The problem for the public is exposure. Why don’t people want to see plays? Well, probably because they’ve never seen a play, or whatever idea they have of a play does not appeal to them.

It’s easy to consume television or movies causally. Their omnipresence makes it possible. Not so with theater.

Any popular art that can equally be consumed as entertainment — that is, novels, comic books, television, movies, even video games — has a percentage breakdown of terrible, passable, okay, good or great works. Currently, that can extend to anything aesthetic, but it’s easiest to see in anything produced in an industry largely based around making money.

It’s cynical, but it’s the nature of the beast: most of these products will be bad or average. Few will be good. Fewer still will be truly inspired.

So where does it start? You begin dealing with the uncertain, unadventurous mind of the average person.

“It’s not my style,” you might hear. The appeal isn’t there because people don’t know there is something there to be appealing.

Perhaps more children should be taken to plays to learn it can be exhilarating or engrossing.

Enjoy what you're reading?
Get content from The Daily Lobo delivered to your inbox
Subscribe

I like to be an idealist. It’s like being an optimist, but with more specifics in mind. I have seen and produced theater that I believe can do unique things for the performer and the audience.

I know I am not the only person frustrated by lack of interest or low ticket sales in the grand scheme of things. If you want more people to see your plays, make better plays. It starts there.

Theaters need to keep in mind that the vast majority of people aren’t going to give a dainty discharge if a play is a rough-and-racy David Mamet, a classic Eugene O’Neil or even the Reefer Madness Musical. It’s all going to sound like stuffy Shakespeare or bland, safe Neil Simon to them.

The fault is not in our stars, but in ourselves.
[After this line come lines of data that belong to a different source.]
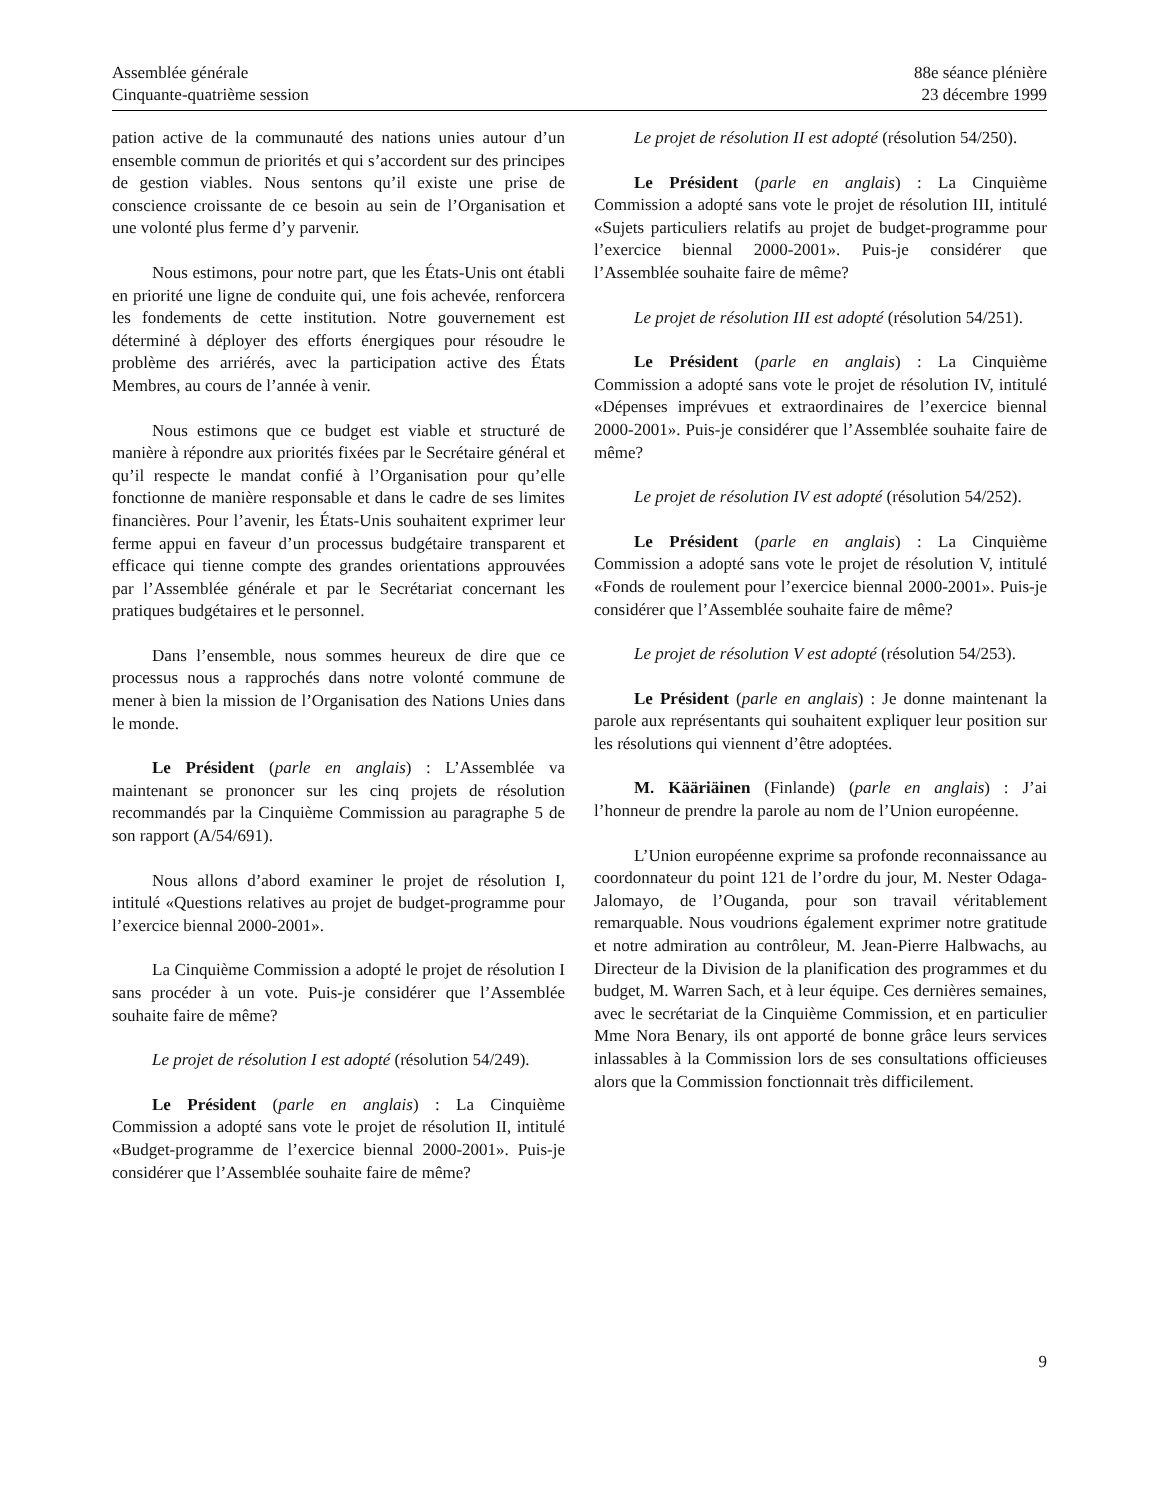Assemblée générale
Cinquante-quatrième session
88e séance plénière
23 décembre 1999
pation active de la communauté des nations unies autour d’un ensemble commun de priorités et qui s’accordent sur des principes de gestion viables. Nous sentons qu’il existe une prise de conscience croissante de ce besoin au sein de l’Organisation et une volonté plus ferme d’y parvenir.
Nous estimons, pour notre part, que les États-Unis ont établi en priorité une ligne de conduite qui, une fois achevée, renforcera les fondements de cette institution. Notre gouvernement est déterminé à déployer des efforts énergiques pour résoudre le problème des arriérés, avec la participation active des États Membres, au cours de l’année à venir.
Nous estimons que ce budget est viable et structuré de manière à répondre aux priorités fixées par le Secrétaire général et qu’il respecte le mandat confié à l’Organisation pour qu’elle fonctionne de manière responsable et dans le cadre de ses limites financières. Pour l’avenir, les États-Unis souhaitent exprimer leur ferme appui en faveur d’un processus budgétaire transparent et efficace qui tienne compte des grandes orientations approuvées par l’Assemblée générale et par le Secrétariat concernant les pratiques budgétaires et le personnel.
Dans l’ensemble, nous sommes heureux de dire que ce processus nous a rapprochés dans notre volonté commune de mener à bien la mission de l’Organisation des Nations Unies dans le monde.
Le Président (parle en anglais) : L’Assemblée va maintenant se prononcer sur les cinq projets de résolution recommandés par la Cinquième Commission au paragraphe 5 de son rapport (A/54/691).
Nous allons d’abord examiner le projet de résolution I, intitulé «Questions relatives au projet de budget-programme pour l’exercice biennal 2000-2001».
La Cinquième Commission a adopté le projet de résolution I sans procéder à un vote. Puis-je considérer que l’Assemblée souhaite faire de même?
Le projet de résolution I est adopté (résolution 54/249).
Le Président (parle en anglais) : La Cinquième Commission a adopté sans vote le projet de résolution II, intitulé «Budget-programme de l’exercice biennal 2000-2001». Puis-je considérer que l’Assemblée souhaite faire de même?
Le projet de résolution II est adopté (résolution 54/250).
Le Président (parle en anglais) : La Cinquième Commission a adopté sans vote le projet de résolution III, intitulé «Sujets particuliers relatifs au projet de budget-programme pour l’exercice biennal 2000-2001». Puis-je considérer que l’Assemblée souhaite faire de même?
Le projet de résolution III est adopté (résolution 54/251).
Le Président (parle en anglais) : La Cinquième Commission a adopté sans vote le projet de résolution IV, intitulé «Dépenses imprévues et extraordinaires de l’exercice biennal 2000-2001». Puis-je considérer que l’Assemblée souhaite faire de même?
Le projet de résolution IV est adopté (résolution 54/252).
Le Président (parle en anglais) : La Cinquième Commission a adopté sans vote le projet de résolution V, intitulé «Fonds de roulement pour l’exercice biennal 2000-2001». Puis-je considérer que l’Assemblée souhaite faire de même?
Le projet de résolution V est adopté (résolution 54/253).
Le Président (parle en anglais) : Je donne maintenant la parole aux représentants qui souhaitent expliquer leur position sur les résolutions qui viennent d’être adoptées.
M. Kääriäinen (Finlande) (parle en anglais) : J’ai l’honneur de prendre la parole au nom de l’Union européenne.
L’Union européenne exprime sa profonde reconnaissance au coordonnateur du point 121 de l’ordre du jour, M. Nester Odaga-Jalomayo, de l’Ouganda, pour son travail véritablement remarquable. Nous voudrions également exprimer notre gratitude et notre admiration au contrôleur, M. Jean-Pierre Halbwachs, au Directeur de la Division de la planification des programmes et du budget, M. Warren Sach, et à leur équipe. Ces dernières semaines, avec le secrétariat de la Cinquième Commission, et en particulier Mme Nora Benary, ils ont apporté de bonne grâce leurs services inlassables à la Commission lors de ses consultations officieuses alors que la Commission fonctionnait très difficilement.
9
The real audience to attract is not the fraction of the populous who are pleased by whatever they see, regardless of the play or its quality, but to the masses to whom sitting down for something alive and made in light before them would never occur.

If you’re not making theater like you have something to prove, well, there’s something wrong. Theater definitely has something to prove — to the masses, to itself and to you. It may, sadly, come to begging. Sorry for that in advance.